**INSTRUCTIONS FOR THE TASK**
From top to bottom, reproduce the listing without a single change.

**INPUT MATERIAL**
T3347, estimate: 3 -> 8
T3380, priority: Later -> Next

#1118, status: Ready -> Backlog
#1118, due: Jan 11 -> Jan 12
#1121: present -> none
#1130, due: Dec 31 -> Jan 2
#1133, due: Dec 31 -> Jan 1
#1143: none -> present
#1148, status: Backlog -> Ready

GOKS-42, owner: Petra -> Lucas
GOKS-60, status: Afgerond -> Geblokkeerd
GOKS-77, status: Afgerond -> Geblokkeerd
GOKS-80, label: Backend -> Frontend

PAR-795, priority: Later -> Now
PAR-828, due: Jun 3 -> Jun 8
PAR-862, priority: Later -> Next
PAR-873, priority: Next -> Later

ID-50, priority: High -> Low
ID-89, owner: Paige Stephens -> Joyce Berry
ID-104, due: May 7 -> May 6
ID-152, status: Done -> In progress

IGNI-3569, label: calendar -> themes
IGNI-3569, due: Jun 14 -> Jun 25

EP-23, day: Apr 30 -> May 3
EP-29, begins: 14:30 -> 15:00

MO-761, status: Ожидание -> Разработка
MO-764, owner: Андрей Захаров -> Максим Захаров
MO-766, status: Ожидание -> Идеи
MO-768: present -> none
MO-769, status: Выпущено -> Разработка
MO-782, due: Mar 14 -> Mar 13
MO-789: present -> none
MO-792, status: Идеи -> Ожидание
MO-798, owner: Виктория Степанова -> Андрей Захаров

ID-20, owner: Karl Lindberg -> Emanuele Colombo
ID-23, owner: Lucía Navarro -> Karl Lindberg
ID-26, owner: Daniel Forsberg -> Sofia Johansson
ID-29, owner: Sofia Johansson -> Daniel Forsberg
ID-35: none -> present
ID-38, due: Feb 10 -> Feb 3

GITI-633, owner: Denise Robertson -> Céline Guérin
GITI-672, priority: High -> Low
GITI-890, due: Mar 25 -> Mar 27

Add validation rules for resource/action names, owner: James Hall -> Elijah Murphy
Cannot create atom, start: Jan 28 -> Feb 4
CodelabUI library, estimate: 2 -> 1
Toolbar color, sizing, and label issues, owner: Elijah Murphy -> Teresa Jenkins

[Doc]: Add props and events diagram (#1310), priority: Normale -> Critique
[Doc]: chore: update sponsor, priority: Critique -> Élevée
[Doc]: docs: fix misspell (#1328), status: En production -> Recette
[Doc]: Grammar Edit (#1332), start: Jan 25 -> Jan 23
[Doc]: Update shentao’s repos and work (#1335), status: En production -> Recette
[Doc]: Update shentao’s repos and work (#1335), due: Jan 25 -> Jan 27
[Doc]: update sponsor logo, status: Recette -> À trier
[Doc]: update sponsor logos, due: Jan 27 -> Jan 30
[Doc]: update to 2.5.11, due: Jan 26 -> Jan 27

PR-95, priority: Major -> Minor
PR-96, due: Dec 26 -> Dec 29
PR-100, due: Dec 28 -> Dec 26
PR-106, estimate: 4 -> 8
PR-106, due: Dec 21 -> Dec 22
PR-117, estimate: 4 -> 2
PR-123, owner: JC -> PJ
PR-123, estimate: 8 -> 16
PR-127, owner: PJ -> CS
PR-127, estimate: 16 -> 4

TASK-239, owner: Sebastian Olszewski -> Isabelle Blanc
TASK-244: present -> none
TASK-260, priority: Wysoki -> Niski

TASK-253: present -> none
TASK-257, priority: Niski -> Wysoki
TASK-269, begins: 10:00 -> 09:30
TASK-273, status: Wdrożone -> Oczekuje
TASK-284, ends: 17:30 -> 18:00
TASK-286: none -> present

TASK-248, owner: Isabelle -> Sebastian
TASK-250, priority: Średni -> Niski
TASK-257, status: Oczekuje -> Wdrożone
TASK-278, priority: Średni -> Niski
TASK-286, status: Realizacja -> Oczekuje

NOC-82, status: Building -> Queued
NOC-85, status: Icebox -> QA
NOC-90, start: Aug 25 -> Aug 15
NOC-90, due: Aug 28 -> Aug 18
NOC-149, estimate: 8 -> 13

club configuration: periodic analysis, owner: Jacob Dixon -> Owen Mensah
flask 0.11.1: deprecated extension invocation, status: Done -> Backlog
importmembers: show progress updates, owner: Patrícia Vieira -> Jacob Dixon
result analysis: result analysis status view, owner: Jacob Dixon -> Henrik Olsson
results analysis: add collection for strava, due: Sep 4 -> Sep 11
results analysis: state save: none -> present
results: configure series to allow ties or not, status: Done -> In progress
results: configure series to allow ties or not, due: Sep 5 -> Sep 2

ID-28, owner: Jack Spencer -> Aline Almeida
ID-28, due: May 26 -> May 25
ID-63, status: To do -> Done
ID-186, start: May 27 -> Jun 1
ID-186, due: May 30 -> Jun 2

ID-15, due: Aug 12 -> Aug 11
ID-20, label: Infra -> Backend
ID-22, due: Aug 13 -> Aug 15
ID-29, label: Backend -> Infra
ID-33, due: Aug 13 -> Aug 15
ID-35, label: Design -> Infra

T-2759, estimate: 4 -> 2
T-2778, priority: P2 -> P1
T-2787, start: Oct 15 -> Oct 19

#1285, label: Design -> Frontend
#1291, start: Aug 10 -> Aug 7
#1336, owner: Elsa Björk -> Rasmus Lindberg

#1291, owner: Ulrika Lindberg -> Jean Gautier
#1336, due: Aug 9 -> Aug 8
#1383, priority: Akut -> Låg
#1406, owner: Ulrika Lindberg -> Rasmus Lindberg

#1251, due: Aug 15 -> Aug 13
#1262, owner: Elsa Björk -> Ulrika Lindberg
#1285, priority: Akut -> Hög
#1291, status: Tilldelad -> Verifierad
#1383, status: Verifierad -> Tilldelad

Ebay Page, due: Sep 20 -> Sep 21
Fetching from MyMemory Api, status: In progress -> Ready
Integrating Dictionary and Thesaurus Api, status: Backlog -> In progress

**OUTPUT BELOW**
T3347, estimate: 3 -> 8
T3380, priority: Later -> Next

#1118, status: Ready -> Backlog
#1118, due: Jan 11 -> Jan 12
#1121: present -> none
#1130, due: Dec 31 -> Jan 2
#1133, due: Dec 31 -> Jan 1
#1143: none -> present
#1148, status: Backlog -> Ready

GOKS-42, owner: Petra -> Lucas
GOKS-60, status: Afgerond -> Geblokkeerd
GOKS-77, status: Afgerond -> Geblokkeerd
GOKS-80, label: Backend -> Frontend

PAR-795, priority: Later -> Now
PAR-828, due: Jun 3 -> Jun 8
PAR-862, priority: Later -> Next
PAR-873, priority: Next -> Later

ID-50, priority: High -> Low
ID-89, owner: Paige Stephens -> Joyce Berry
ID-104, due: May 7 -> May 6
ID-152, status: Done -> In progress

IGNI-3569, label: calendar -> themes
IGNI-3569, due: Jun 14 -> Jun 25

EP-23, day: Apr 30 -> May 3
EP-29, begins: 14:30 -> 15:00

MO-761, status: Ожидание -> Разработка
MO-764, owner: Андрей Захаров -> Максим Захаров
MO-766, status: Ожидание -> Идеи
MO-768: present -> none
MO-769, status: Выпущено -> Разработка
MO-782, due: Mar 14 -> Mar 13
MO-789: present -> none
MO-792, status: Идеи -> Ожидание
MO-798, owner: Виктория Степанова -> Андрей Захаров

ID-20, owner: Karl Lindberg -> Emanuele Colombo
ID-23, owner: Lucía Navarro -> Karl Lindberg
ID-26, owner: Daniel Forsberg -> Sofia Johansson
ID-29, owner: Sofia Johansson -> Daniel Forsberg
ID-35: none -> present
ID-38, due: Feb 10 -> Feb 3

GITI-633, owner: Denise Robertson -> Céline Guérin
GITI-672, priority: High -> Low
GITI-890, due: Mar 25 -> Mar 27

Add validation rules for resource/action names, owner: James Hall -> Elijah Murphy
Cannot create atom, start: Jan 28 -> Feb 4
CodelabUI library, estimate: 2 -> 1
Toolbar color, sizing, and label issues, owner: Elijah Murphy -> Teresa Jenkins

[Doc]: Add props and events diagram (#1310), priority: Normale -> Critique
[Doc]: chore: update sponsor, priority: Critique -> Élevée
[Doc]: docs: fix misspell (#1328), status: En production -> Recette
[Doc]: Grammar Edit (#1332), start: Jan 25 -> Jan 23
[Doc]: Update shentao’s repos and work (#1335), status: En production -> Recette
[Doc]: Update shentao’s repos and work (#1335), due: Jan 25 -> Jan 27
[Doc]: update sponsor logo, status: Recette -> À trier
[Doc]: update sponsor logos, due: Jan 27 -> Jan 30
[Doc]: update to 2.5.11, due: Jan 26 -> Jan 27

PR-95, priority: Major -> Minor
PR-96, due: Dec 26 -> Dec 29
PR-100, due: Dec 28 -> Dec 26
PR-106, estimate: 4 -> 8
PR-106, due: Dec 21 -> Dec 22
PR-117, estimate: 4 -> 2
PR-123, owner: JC -> PJ
PR-123, estimate: 8 -> 16
PR-127, owner: PJ -> CS
PR-127, estimate: 16 -> 4

TASK-239, owner: Sebastian Olszewski -> Isabelle Blanc
TASK-244: present -> none
TASK-260, priority: Wysoki -> Niski

TASK-253: present -> none
TASK-257, priority: Niski -> Wysoki
TASK-269, begins: 10:00 -> 09:30
TASK-273, status: Wdrożone -> Oczekuje
TASK-284, ends: 17:30 -> 18:00
TASK-286: none -> present

TASK-248, owner: Isabelle -> Sebastian
TASK-250, priority: Średni -> Niski
TASK-257, status: Oczekuje -> Wdrożone
TASK-278, priority: Średni -> Niski
TASK-286, status: Realizacja -> Oczekuje

NOC-82, status: Building -> Queued
NOC-85, status: Icebox -> QA
NOC-90, start: Aug 25 -> Aug 15
NOC-90, due: Aug 28 -> Aug 18
NOC-149, estimate: 8 -> 13

club configuration: periodic analysis, owner: Jacob Dixon -> Owen Mensah
flask 0.11.1: deprecated extension invocation, status: Done -> Backlog
importmembers: show progress updates, owner: Patrícia Vieira -> Jacob Dixon
result analysis: result analysis status view, owner: Jacob Dixon -> Henrik Olsson
results analysis: add collection for strava, due: Sep 4 -> Sep 11
results analysis: state save: none -> present
results: configure series to allow ties or not, status: Done -> In progress
results: configure series to allow ties or not, due: Sep 5 -> Sep 2

ID-28, owner: Jack Spencer -> Aline Almeida
ID-28, due: May 26 -> May 25
ID-63, status: To do -> Done
ID-186, start: May 27 -> Jun 1
ID-186, due: May 30 -> Jun 2

ID-15, due: Aug 12 -> Aug 11
ID-20, label: Infra -> Backend
ID-22, due: Aug 13 -> Aug 15
ID-29, label: Backend -> Infra
ID-33, due: Aug 13 -> Aug 15
ID-35, label: Design -> Infra

T-2759, estimate: 4 -> 2
T-2778, priority: P2 -> P1
T-2787, start: Oct 15 -> Oct 19

#1285, label: Design -> Frontend
#1291, start: Aug 10 -> Aug 7
#1336, owner: Elsa Björk -> Rasmus Lindberg

#1291, owner: Ulrika Lindberg -> Jean Gautier
#1336, due: Aug 9 -> Aug 8
#1383, priority: Akut -> Låg
#1406, owner: Ulrika Lindberg -> Rasmus Lindberg

#1251, due: Aug 15 -> Aug 13
#1262, owner: Elsa Björk -> Ulrika Lindberg
#1285, priority: Akut -> Hög
#1291, status: Tilldelad -> Verifierad
#1383, status: Verifierad -> Tilldelad

Ebay Page, due: Sep 20 -> Sep 21
Fetching from MyMemory Api, status: In progress -> Ready
Integrating Dictionary and Thesaurus Api, status: Backlog -> In progress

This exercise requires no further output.